Closed Source Drivers & The Linux Community
Every time I come in contact with a closed source 'proprierity' driver
I find that it offers me more trouble than it is worth. Below are some
opinions on the different fabricants of hardware.
NVidia
Nvidia is the kind of cooperation that pollutes the linux community.
Linux is open source, the Nvidia drivers are not. They are proprierity,
which is silly in general. I buy hardware and when I buy hardware I
want a pretty decent specification on how to use it (e.g: under the
form of source code). If that is not available, then I bought something
useles. The NVidia drivers, and specially the 3D access, are closed
source and incredible difficult to install. I managed to do this for
all past kernels and versions of their closed source driver. However
very recenlty my card was 'suddenly' no longer supported. This means
that I now have the choice of buying a new one (problably the big
masterplan behind their current driver), or fall back to the
less-than-optimal X.org implementation of the NVidia driver. I 'choose'
the last option.
Bottomline: NVIDIA sucks for not providing the interfacing
specification of their hardware.
ATI Radeon cards: Fglrx
The firegl cards are a nightmare as well. Again a closed sourced driver
and a company that tries to get their 'hands' in the market by not
releasing the source of their driver in one way or another. These days
this might seem 'natural' not to provide a specification of hardware.

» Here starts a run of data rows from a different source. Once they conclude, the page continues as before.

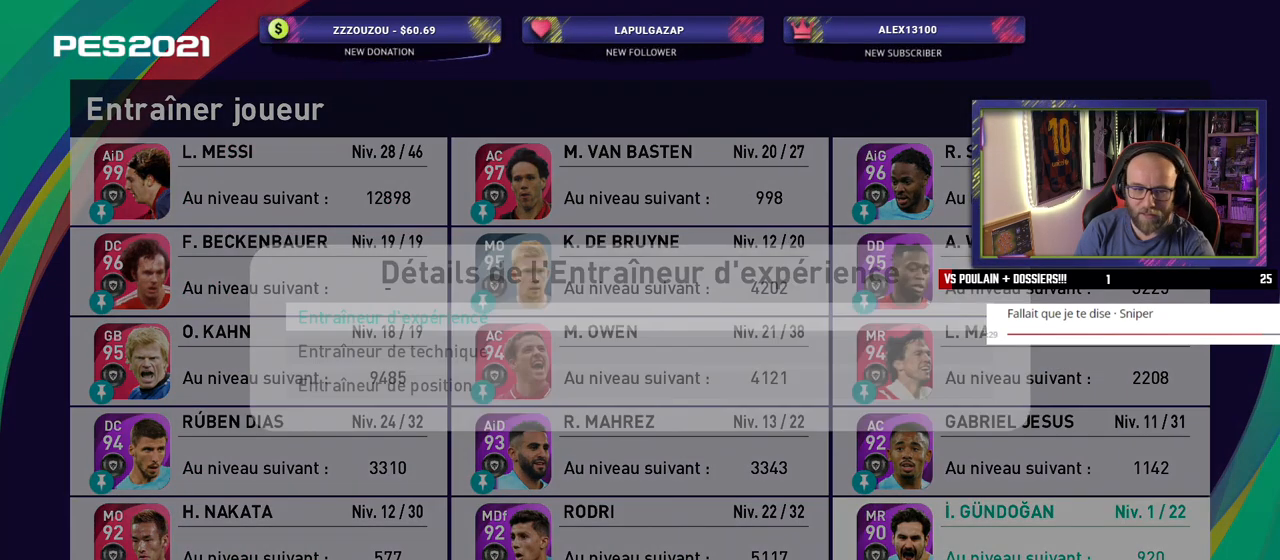
{"buttons": [], "left_stick": "center", "right_stick": "center", "events": []}
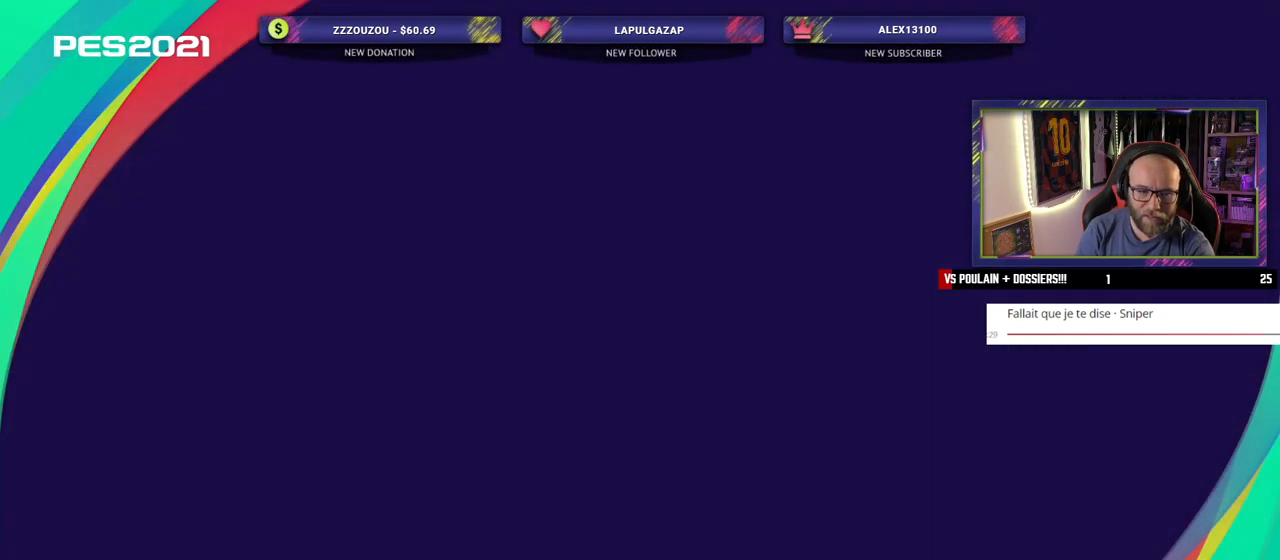
{"buttons": [], "left_stick": "center", "right_stick": "center", "events": []}
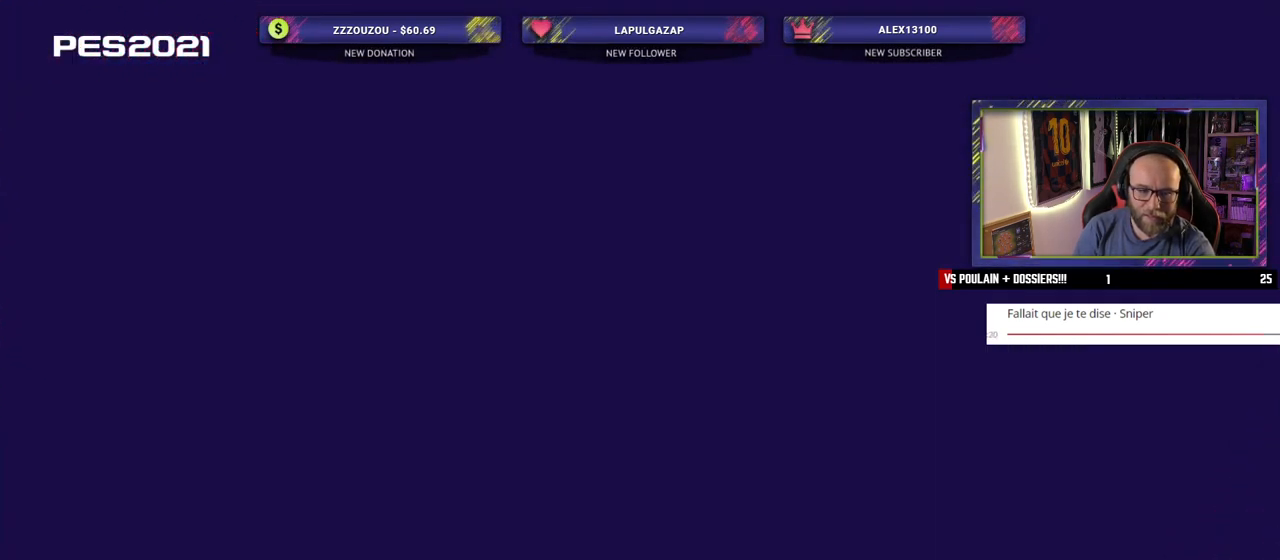
{"buttons": [], "left_stick": "center", "right_stick": "center", "events": []}
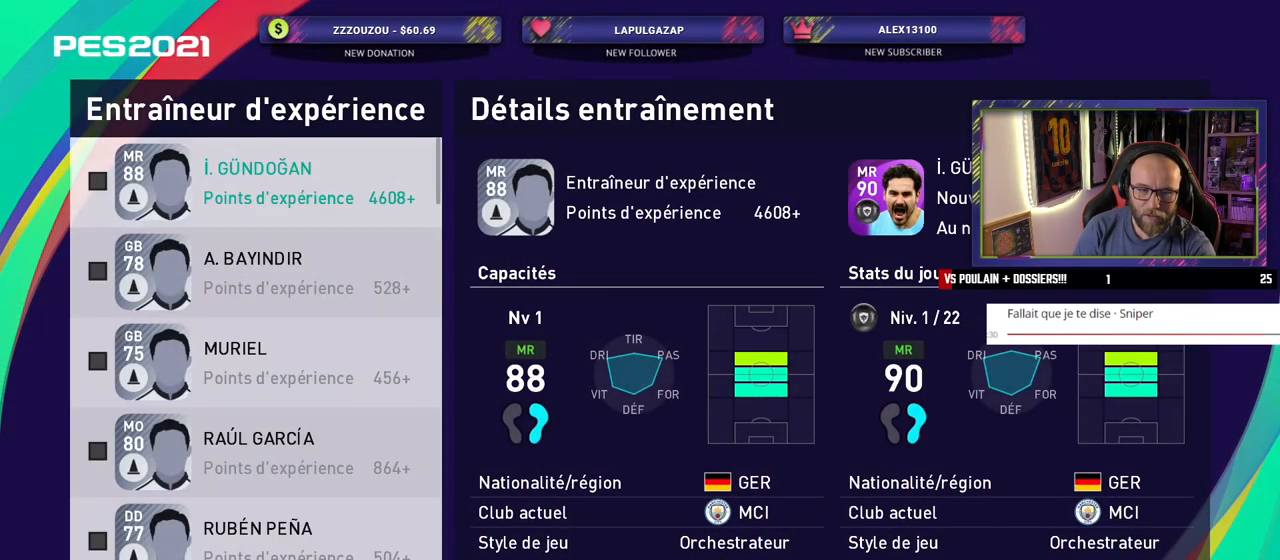
{"buttons": [], "left_stick": "center", "right_stick": "center", "events": []}
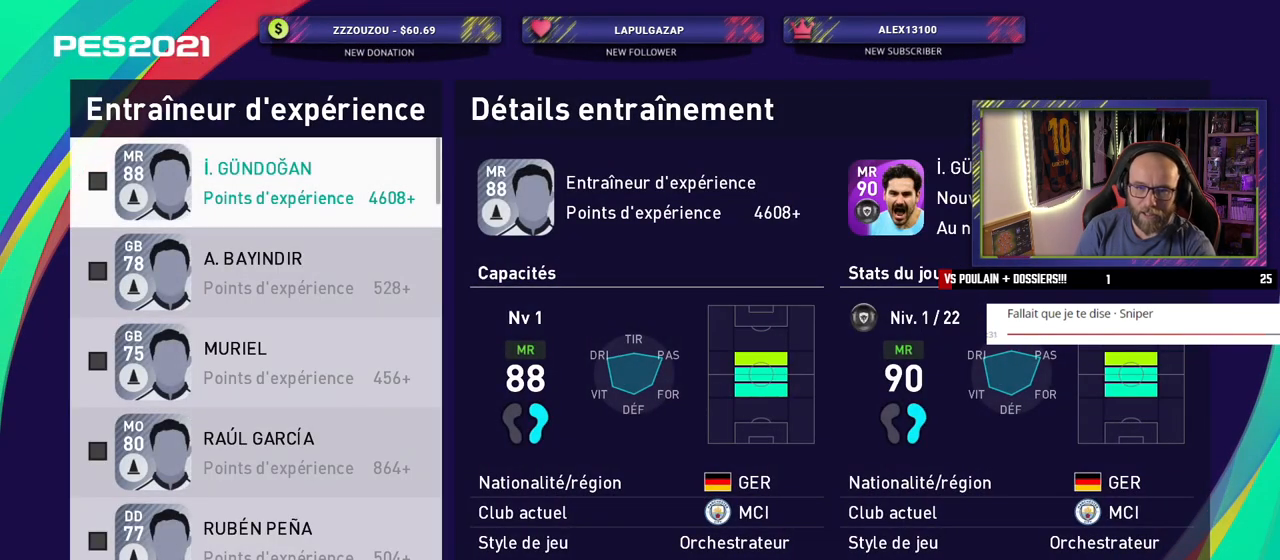
{"buttons": [], "left_stick": "center", "right_stick": "center", "events": [[320, "CROSS", "down"], [460, "CROSS", "up"]]}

But, the reality is that one effectively buys a car without the ability
to steer it. For instance it has taken many generations of the radeon
driver to actually not crash X every once in a while (probably a
concurrency problem). However, it was completely impossible to fix that
issue since no source was available. Similarly: lately the X.org
drivers changed their versioning scheme which broke the binary driver
entirely. Normally one could fix that, now we can't.
It finally happened. One of our machines stopped working with the upgrade to the 8.38 drive. The mobility radeon 9000 is no longer supported. So here we are: great hardware, no drivers. Does this mean their hardware is completely useles ? The answer is: yes.
Bottomline: ATI and their fglrx/radeon driver suck.
Sound Blaster
Sound blaster cards and creative labs in general are a nightmare for
the Linux community. In a sense they are partly supported, in another
sense they are supported because some people have spent a lot of time
in figuring out how the cards work. However, what I can now do with my
'Create Labs live mega DSP piece of hardware' is that I can access the
DA and AD cirtuits. That's about it. There are simply no proper
specifications available on how to access the hardware.
Bottomline: creative labs suck for their useles linux suport
Intel IPW2200 drivers
At the moment I have a intel IPW2200 wireless network card. That driver
is closed source as well, and I'm pretty sure that in the near future
the drivers will become obsolete as well.